After everything is cleaned up and the heads have come back from the machinist, take the time to carefully run the spark plugs and exhaust bolts/studs into each hole while the head is on the bench.  It just makes it easier to clean out, if some debris found it way into the threads while it's on the bench rather than back on the engine.  Don't leave the exhaust manifold studs in, it's easier to install the manifold with the studs out.
Use a good flashlight to carefully inspect all the head ports and passages, use an air hose (or shop vac)  and give all these crevasses the once over to clean any of the machinist debris that may have been missed.  It's always better to save than sorry, if some metal filing were left behind, they could do some damage if they find their way past the oil filter.  
Note: A good machinist would protect his work (and your heads) by carefully cleaning and wrapping the heads in plastic to keep debris out while the heads are in transit and  awaiting installation.  

Installing the Heads
Reference
MB Job 01-415 Removal and Installation of Cylinder Head
Install head gaskets as described in the MB job.  Carefully have someone feed the timing chain through the chain galley as you gently place the head on the guide pins on the block.  Make sure the the head is squarely seated and place the upper most head bolts in the head and finger tighten to hold the head in place.  Carefully mount the cam and cam bearings installing the appropriate bolts.
Note: Only finger tighten the bolts, must must follow the MB procedure for torquing the heads bolt to avoid damaging the head and/or leaks.

Timing Chain Guide Rails: Install upper timing chain guide rails
Timing Chain Tension:  Install the tensioner guide rail.  wait to install the tensioner until after the sprockets are installed.
Cam Sprockets: Install the two sprockets aligning marks that you applies before disassembly.  Note that you must ensure that the cam timing in set correctly before installing the rocker arms.  With all the rocker are out, you can turn the engine over (manually) without the fear of damaging the valve (and pistons) it the timing is not set correctly.

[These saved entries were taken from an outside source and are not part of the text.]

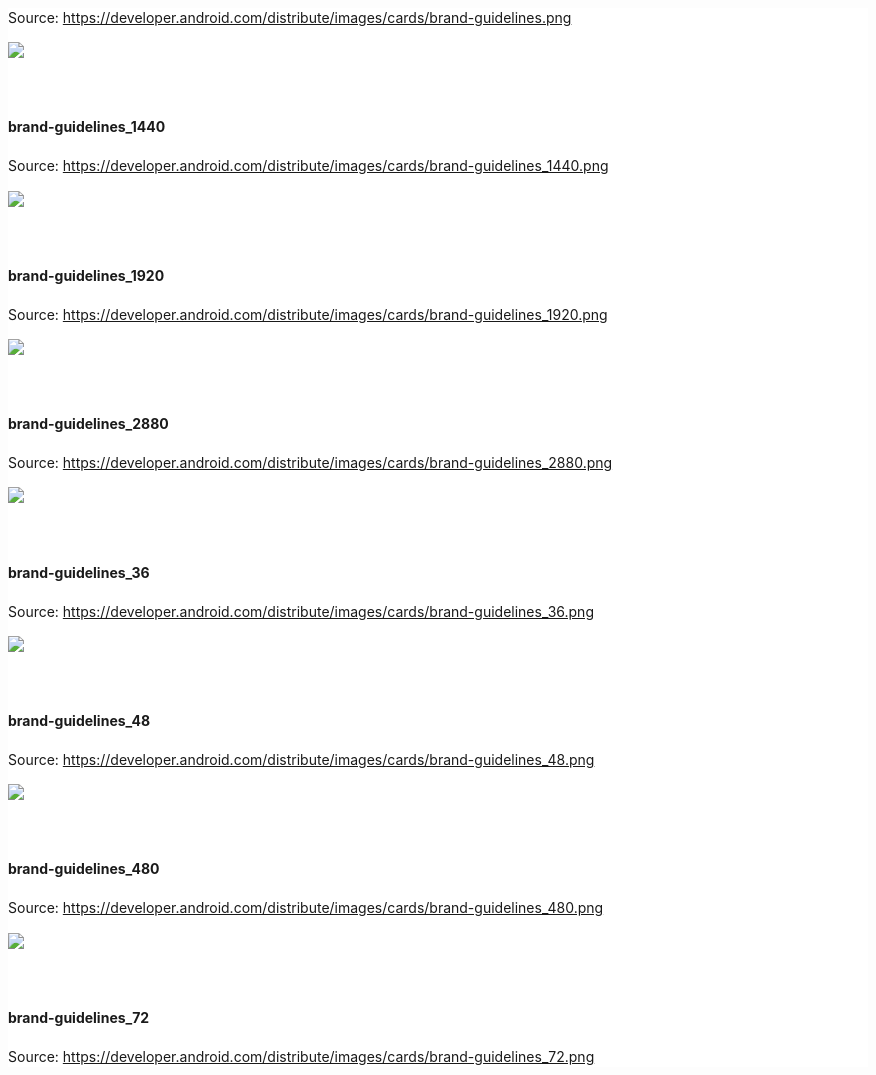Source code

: Source: https://developer.android.com/distribute/images/cards/brand-guidelines.png

![](https://developer.android.com/distribute/images/cards/brand-guidelines.png)

<br>

#### brand-guidelines_1440

Source: https://developer.android.com/distribute/images/cards/brand-guidelines_1440.png

![](https://developer.android.com/distribute/images/cards/brand-guidelines_1440.png)

<br>

#### brand-guidelines_1920

Source: https://developer.android.com/distribute/images/cards/brand-guidelines_1920.png

![](https://developer.android.com/distribute/images/cards/brand-guidelines_1920.png)

<br>

#### brand-guidelines_2880

Source: https://developer.android.com/distribute/images/cards/brand-guidelines_2880.png

![](https://developer.android.com/distribute/images/cards/brand-guidelines_2880.png)

<br>

#### brand-guidelines_36

Source: https://developer.android.com/distribute/images/cards/brand-guidelines_36.png

![](https://developer.android.com/distribute/images/cards/brand-guidelines_36.png)

<br>

#### brand-guidelines_48

Source: https://developer.android.com/distribute/images/cards/brand-guidelines_48.png

![](https://developer.android.com/distribute/images/cards/brand-guidelines_48.png)

<br>

#### brand-guidelines_480

Source: https://developer.android.com/distribute/images/cards/brand-guidelines_480.png

![](https://developer.android.com/distribute/images/cards/brand-guidelines_480.png)

<br>

#### brand-guidelines_72

Source: https://developer.android.com/distribute/images/cards/brand-guidelines_72.png
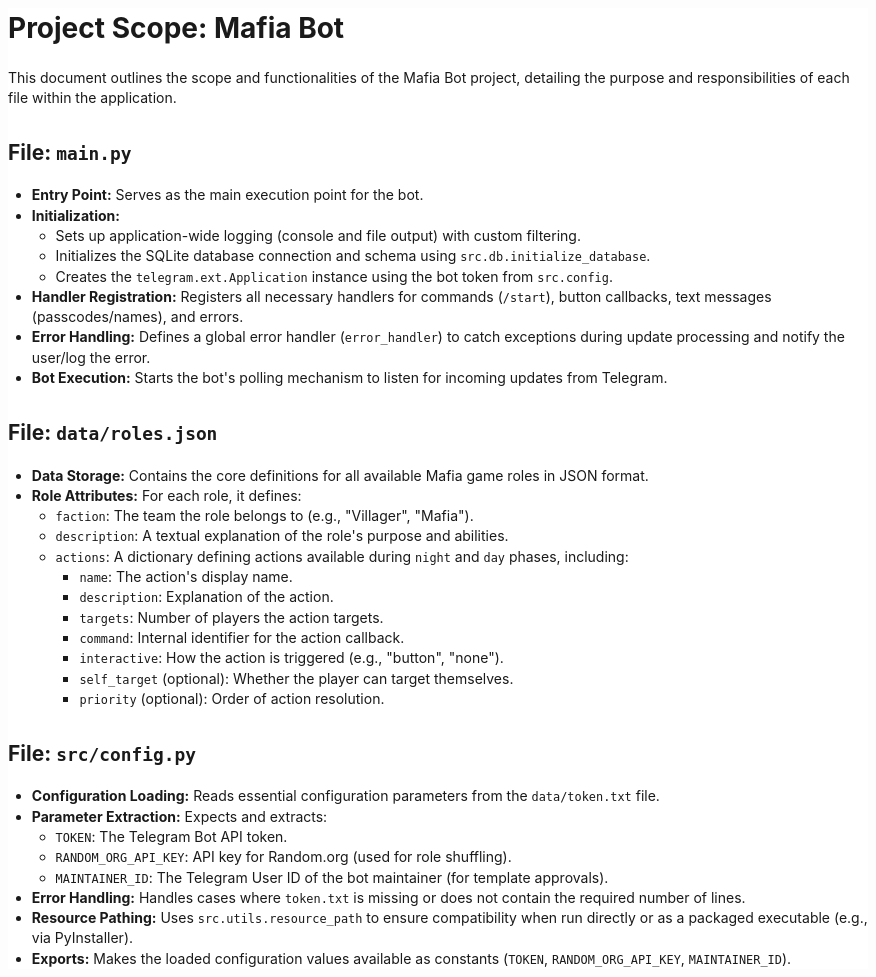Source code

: # Project Scope: Mafia Bot

This document outlines the scope and functionalities of the Mafia Bot project, detailing the purpose and responsibilities of each file within the application.

## File: `main.py`

*   **Entry Point:** Serves as the main execution point for the bot.
*   **Initialization:**
    *   Sets up application-wide logging (console and file output) with custom filtering.
    *   Initializes the SQLite database connection and schema using `src.db.initialize_database`.
    *   Creates the `telegram.ext.Application` instance using the bot token from `src.config`.
*   **Handler Registration:** Registers all necessary handlers for commands (`/start`), button callbacks, text messages (passcodes/names), and errors.
*   **Error Handling:** Defines a global error handler (`error_handler`) to catch exceptions during update processing and notify the user/log the error.
*   **Bot Execution:** Starts the bot's polling mechanism to listen for incoming updates from Telegram.

## File: `data/roles.json`

*   **Data Storage:** Contains the core definitions for all available Mafia game roles in JSON format.
*   **Role Attributes:** For each role, it defines:
    *   `faction`: The team the role belongs to (e.g., "Villager", "Mafia").
    *   `description`: A textual explanation of the role's purpose and abilities.
    *   `actions`: A dictionary defining actions available during `night` and `day` phases, including:
        *   `name`: The action's display name.
        *   `description`: Explanation of the action.
        *   `targets`: Number of players the action targets.
        *   `command`: Internal identifier for the action callback.
        *   `interactive`: How the action is triggered (e.g., "button", "none").
        *   `self_target` (optional): Whether the player can target themselves.
        *   `priority` (optional): Order of action resolution.

## File: `src/config.py`

*   **Configuration Loading:** Reads essential configuration parameters from the `data/token.txt` file.
*   **Parameter Extraction:** Expects and extracts:
    *   `TOKEN`: The Telegram Bot API token.
    *   `RANDOM_ORG_API_KEY`: API key for Random.org (used for role shuffling).
    *   `MAINTAINER_ID`: The Telegram User ID of the bot maintainer (for template approvals).
*   **Error Handling:** Handles cases where `token.txt` is missing or does not contain the required number of lines.
*   **Resource Pathing:** Uses `src.utils.resource_path` to ensure compatibility when run directly or as a packaged executable (e.g., via PyInstaller).
*   **Exports:** Makes the loaded configuration values available as constants (`TOKEN`, `RANDOM_ORG_API_KEY`, `MAINTAINER_ID`).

Timing Chain Tensioner: Install the timing chain tensioner and verify that the cam timing is correct.  If the timing is off, remove the tensioner, remove the sprocket and rotate the sprocket the direction to bring the timing marking in line.  When the timing is set correctly, torque the tensioner.  Note: It's normal for the right cam timing to be off a little (less then 18 degrees), if the head had to be milled, because the head is setting lower slacking the chain slightly.  Which cause the the valve timing to be a little later.